Reproduce verbatim everything in the passage on Copenhagenization below, from "Copenhagenization is an" down to "Oxford English dictionaries.".

EXCERPT PROVIDED >>
--- BEGIN ---

Copenhagenization is an expression which was coined in the early nineteenth century, and has seen occasional use since. The expression refers to a decisive blow delivered to a potential opponent while being at peace with that nation. It originated from the Royal Navy's bombardment of Copenhagen in 1807, during the Napoleonic Wars. The term is not recorded in either the Merriam-Webster or the Oxford English dictionaries.

Background
In 1807, the United Kingdom was at war with France, and Napoleon Bonaparte had created an embargo known as the Continental System to strike at Britain's overseas trade. Denmark–Norway was neutral in the war, but was believed to be leaning towards joining the embargo; also, her sizeable navy and geographic position at the entrance to the Baltic, which was located in the path of Britain's trade route with her ally, Sweden. In August 1807 Britain chose to attack Denmark, landing an army on Zealand which invaded Copenhagen and commenced bombarding the city after the Danish king refused to surrender his fleet. Denmark was forced to capitulate and surrender her fleet anyway: after the British withdrawal Denmark joined in an alliance with France against Britain and Sweden, but without a fleet she had little to offer.

First use of the term
The term "Copenhagenization" first appeared in an article in the Philadelphia Aurora in February 1808, which suggested British spies had traduced Denmark and would do so in America also: 
'Her spies and agents here are pursuing the same course and expect the same consequences.

--- END ---

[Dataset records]
--- BEGIN ---

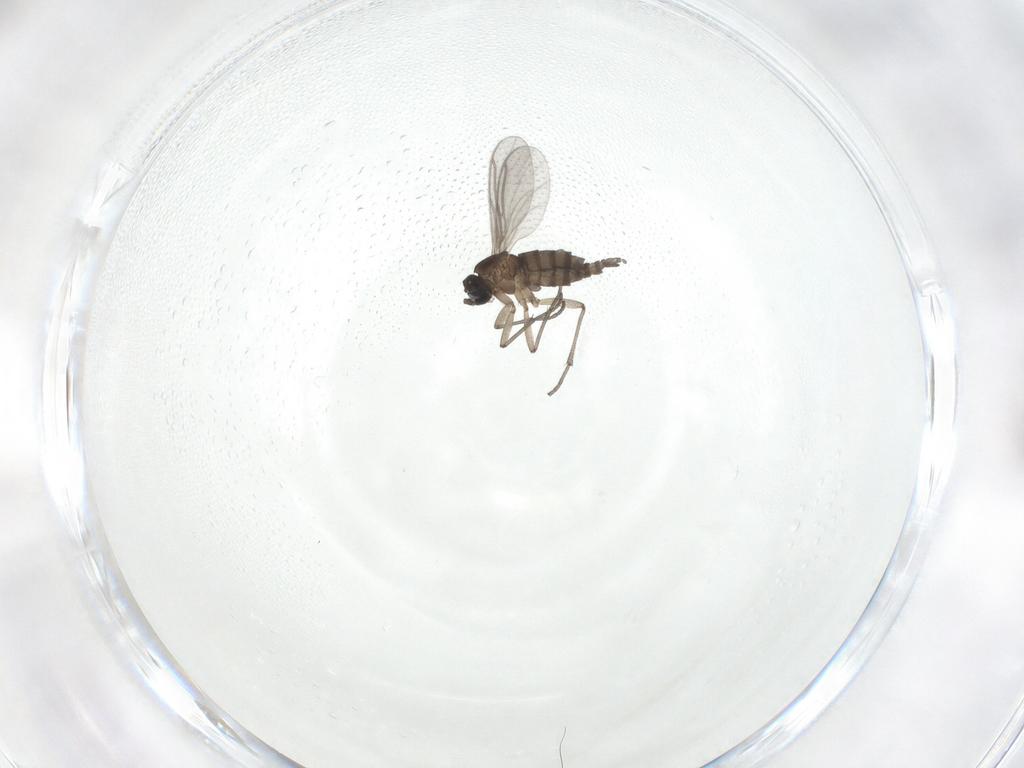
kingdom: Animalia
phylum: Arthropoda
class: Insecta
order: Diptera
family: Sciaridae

--- END ---

THE RESULT >>
Copenhagenization is an expression which was coined in the early nineteenth century, and has seen occasional use since. The expression refers to a decisive blow delivered to a potential opponent while being at peace with that nation. It originated from the Royal Navy's bombardment of Copenhagen in 1807, during the Napoleonic Wars. The term is not recorded in either the Merriam-Webster or the Oxford English dictionaries.